La Ley plantea un problema a los detectives privados. Siempre deber trabajar junto a un compañero. "Si estamos siguiendo a una persona es mejor que seamos dos. Puede entrar en un local que tenga dos puertas y despistarnos muy fácilmente. Actualmente hay un problema muy grave en España y es que hay trabajo para 20.000 personas. Falta personal. En contra de lo que la gente pueda pensar es bueno que existan muchos detectives, porque cada vez surgen más casos que resolver".

Antes los divorcios ocupaban el primer escalón de sus investigaciones. En la actualidad son los delitos relacionados con las pensiones o la adjudicación de las casas familiares. "Se puede dar el caso de que adjudiquen una casa a una persona que luego no utiliza. El método es colocar señales, palillos en las puertas,para saber si la utilizan o no. En numerosas ocasiones el resultado ha sido que aquella persona sólo pedía la casa para fastidiar a su expareja", dice, mientras se enciende otro.

Las bajas fingidas también es otro apartado que suele suceder con habitualidad.
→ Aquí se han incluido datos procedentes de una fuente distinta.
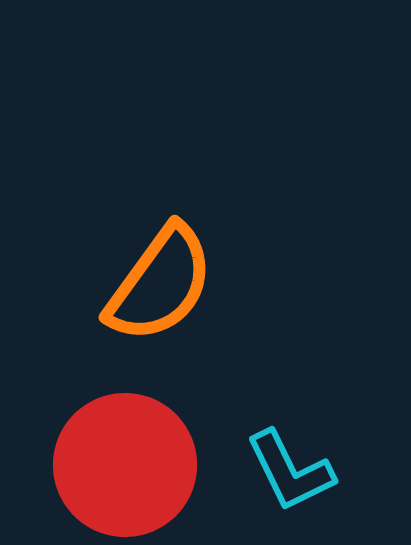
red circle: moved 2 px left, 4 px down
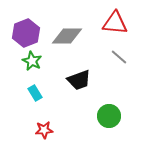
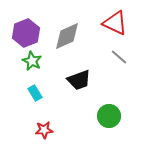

Flores cuenta un caso real: "Un persona que trabajaba en una obra tuvo un pequeño accidente. El caso es que decía que no podía moverse e iba todo el día en una silla de ruedas. Al cabo de unas semanas se lo encontraron en un pub bebiendo y bailando como un loco. Evidentemente pagó por ello", afirma.
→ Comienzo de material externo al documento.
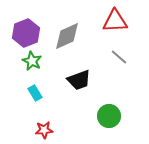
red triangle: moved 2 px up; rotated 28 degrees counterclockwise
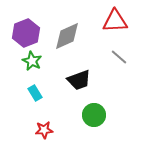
green circle: moved 15 px left, 1 px up
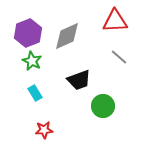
purple hexagon: moved 2 px right
green circle: moved 9 px right, 9 px up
Flores dice que existe muy buena relación entre los detectives y la policía. "Se llevan muy bien porque, en la mayoría de los casos, pueden beneficiarse mutuamente".

Define el oficio como "ameno, interesante, divertido y abarca todo el territorio nacional".

Los años transcurren y los detectives privados cada vez se enfrentan con casos más oscuros. A pesar de la falta de personal, siempre habrá un futuro Serlock Holmes capaz de sacarlos a la luz.